Ross Fraser, a spokesman for Feeding America, said the organization has 200 affiliates around the country, and chose Island Harvest to be highlighted. The segment will air sometime this summer but a specific date was not available.
“It’s vital for children to be properly nourished even throughout the summer,” Fraser said. “If Island Harvest didn’t implement programs to feed Long Island so many children would go without meals. And malnourishment affects children's cognitive, physical and emotional development, so we’re overjoyed that our efforts will be highlighted on the show.”
“Glen Cove After 3” runs every summer from July 1 to Aug. 9. Certified teachers lecture second to ninth graders in math, science and writing while also introducing them to careers and how to maintain healthy lifestyles.
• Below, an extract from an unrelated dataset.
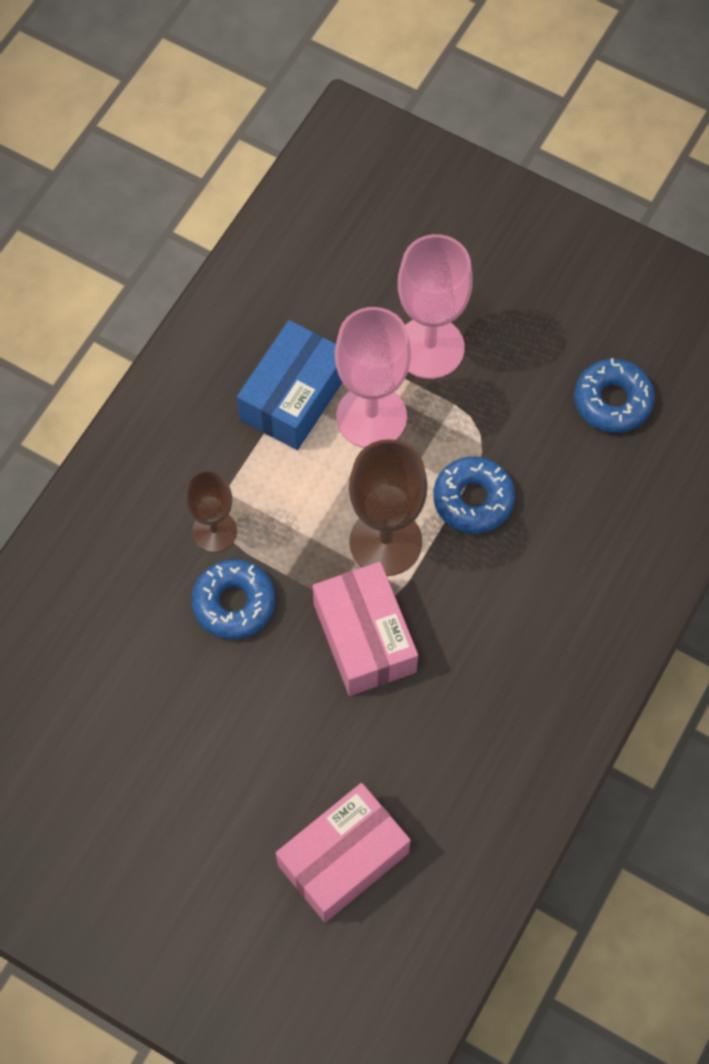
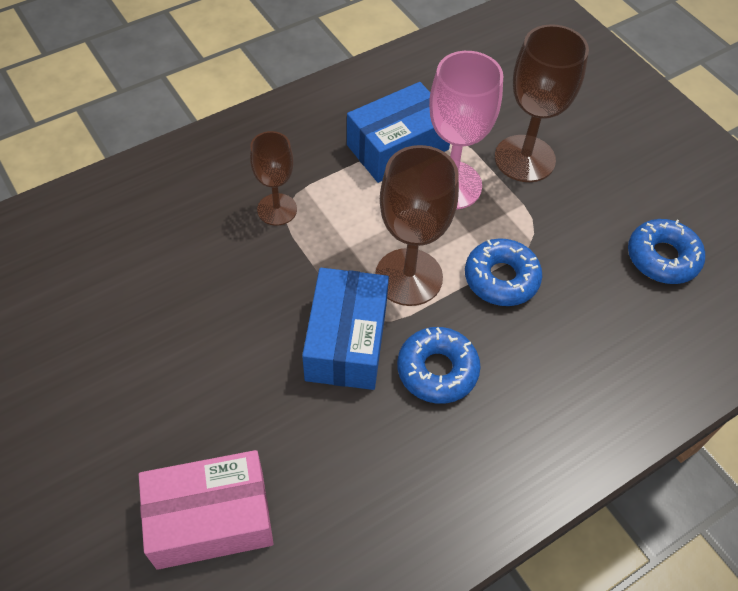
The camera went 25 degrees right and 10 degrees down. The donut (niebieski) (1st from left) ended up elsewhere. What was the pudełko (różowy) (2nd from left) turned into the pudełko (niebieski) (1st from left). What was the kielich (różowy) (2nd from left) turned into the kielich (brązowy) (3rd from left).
Since the program no longer receives government funding covering the cost of attendees, partnering with Island Harvest helps offset the cost to parents.
On Thursday, the show’s film crew captured children as they collected and ate their lunches, and also conducted interviews as part of a feature on organizations fighting childhood hunger.
“It makes me feel upset to find out that some kids go hungry," said Grecco, a fifth-grader at Connolly Elementary School in Glen Cove. "I was so hungry today before I ate a sandwich.”
Randi Shubin Dresner, president and chief executive of Island Harvest, explained how the food bank helps fight childhood hunger on Long Island through its summer lunch program by providing well-balanced meals to children in programs like this one.
“When school is out for the summer, food pantries get a surge of people trying to feed their families,” she said. “Families struggle paying the bills and feeding their family, so this lunch program really helps the at least 90,000 children in need on the Island.”